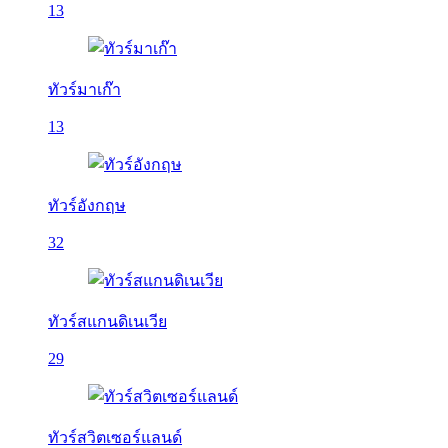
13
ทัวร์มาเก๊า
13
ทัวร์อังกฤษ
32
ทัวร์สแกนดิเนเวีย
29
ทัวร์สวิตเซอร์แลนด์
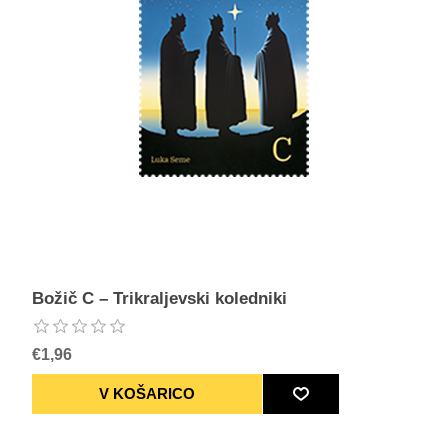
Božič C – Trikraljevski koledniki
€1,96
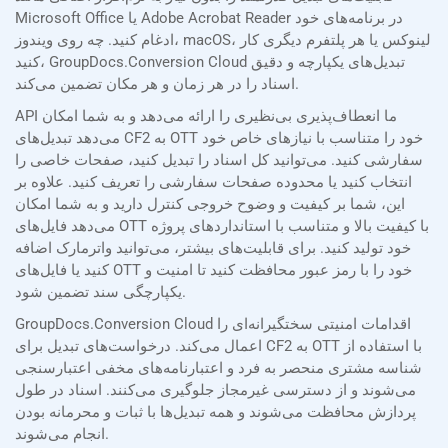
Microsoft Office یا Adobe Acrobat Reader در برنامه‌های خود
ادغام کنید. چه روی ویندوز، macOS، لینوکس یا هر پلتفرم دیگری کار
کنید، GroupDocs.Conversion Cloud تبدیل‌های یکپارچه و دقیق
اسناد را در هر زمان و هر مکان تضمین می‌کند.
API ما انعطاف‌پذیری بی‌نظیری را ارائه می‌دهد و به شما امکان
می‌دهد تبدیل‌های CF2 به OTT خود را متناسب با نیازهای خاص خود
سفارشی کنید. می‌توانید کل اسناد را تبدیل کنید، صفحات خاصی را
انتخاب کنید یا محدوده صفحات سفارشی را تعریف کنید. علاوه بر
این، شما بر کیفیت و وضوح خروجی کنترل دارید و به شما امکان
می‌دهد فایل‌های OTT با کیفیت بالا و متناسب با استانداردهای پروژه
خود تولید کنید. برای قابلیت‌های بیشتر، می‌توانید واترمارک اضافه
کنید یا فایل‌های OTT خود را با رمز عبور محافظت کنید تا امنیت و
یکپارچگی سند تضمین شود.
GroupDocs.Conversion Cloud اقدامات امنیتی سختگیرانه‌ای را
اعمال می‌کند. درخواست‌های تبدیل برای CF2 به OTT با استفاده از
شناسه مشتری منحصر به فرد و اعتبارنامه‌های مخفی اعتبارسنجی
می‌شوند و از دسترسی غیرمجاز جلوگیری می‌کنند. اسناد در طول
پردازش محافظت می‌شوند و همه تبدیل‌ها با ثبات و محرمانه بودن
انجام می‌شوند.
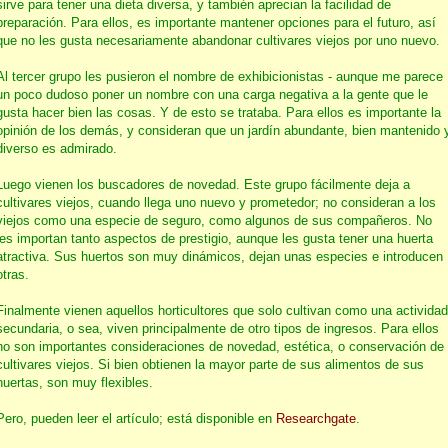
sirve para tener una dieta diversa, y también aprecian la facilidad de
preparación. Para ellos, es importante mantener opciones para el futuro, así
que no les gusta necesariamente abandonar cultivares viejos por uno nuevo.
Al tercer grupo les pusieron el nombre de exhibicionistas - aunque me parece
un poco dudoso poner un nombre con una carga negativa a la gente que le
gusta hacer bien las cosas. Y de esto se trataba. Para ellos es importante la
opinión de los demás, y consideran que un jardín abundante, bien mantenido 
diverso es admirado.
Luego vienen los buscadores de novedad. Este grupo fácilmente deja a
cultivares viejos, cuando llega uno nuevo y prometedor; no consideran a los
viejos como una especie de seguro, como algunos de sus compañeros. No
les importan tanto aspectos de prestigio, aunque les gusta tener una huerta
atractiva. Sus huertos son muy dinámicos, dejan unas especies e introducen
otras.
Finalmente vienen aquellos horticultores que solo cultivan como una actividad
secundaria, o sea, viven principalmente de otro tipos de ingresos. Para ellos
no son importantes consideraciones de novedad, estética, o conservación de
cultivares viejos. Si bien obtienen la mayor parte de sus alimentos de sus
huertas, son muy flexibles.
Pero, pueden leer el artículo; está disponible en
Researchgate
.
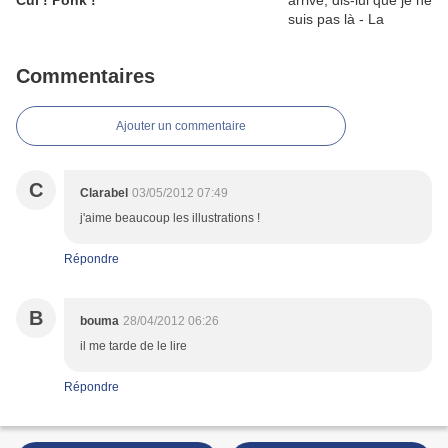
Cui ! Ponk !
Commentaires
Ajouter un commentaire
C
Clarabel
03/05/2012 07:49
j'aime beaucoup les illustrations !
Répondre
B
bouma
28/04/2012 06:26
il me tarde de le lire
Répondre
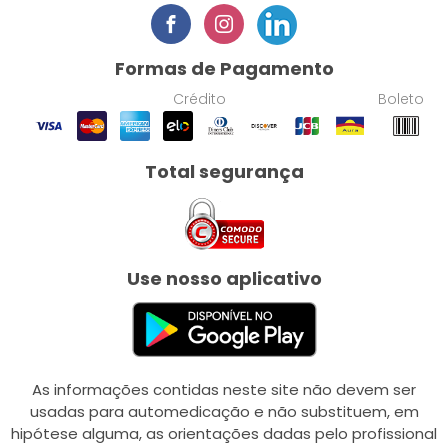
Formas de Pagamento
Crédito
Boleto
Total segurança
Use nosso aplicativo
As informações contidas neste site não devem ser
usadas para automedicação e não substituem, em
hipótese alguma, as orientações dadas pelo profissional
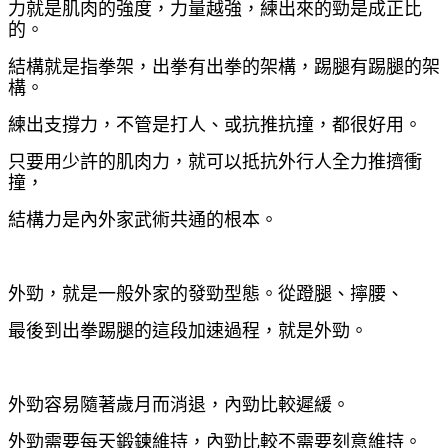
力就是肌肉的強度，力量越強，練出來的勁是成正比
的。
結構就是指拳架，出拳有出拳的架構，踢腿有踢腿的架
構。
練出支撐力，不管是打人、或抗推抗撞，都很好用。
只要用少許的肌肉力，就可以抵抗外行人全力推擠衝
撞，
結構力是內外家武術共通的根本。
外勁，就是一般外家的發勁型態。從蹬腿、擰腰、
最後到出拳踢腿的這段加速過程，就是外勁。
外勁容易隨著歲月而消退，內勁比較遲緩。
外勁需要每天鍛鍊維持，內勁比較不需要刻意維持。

Problem statement: Select every line above that contains the word "شوند" and copy each one in full.

Task solution:
می‌شوند و از دسترسی غیرمجاز جلوگیری می‌کنند. اسناد در طول
پردازش محافظت می‌شوند و همه تبدیل‌ها با ثبات و محرمانه بودن
انجام می‌شوند.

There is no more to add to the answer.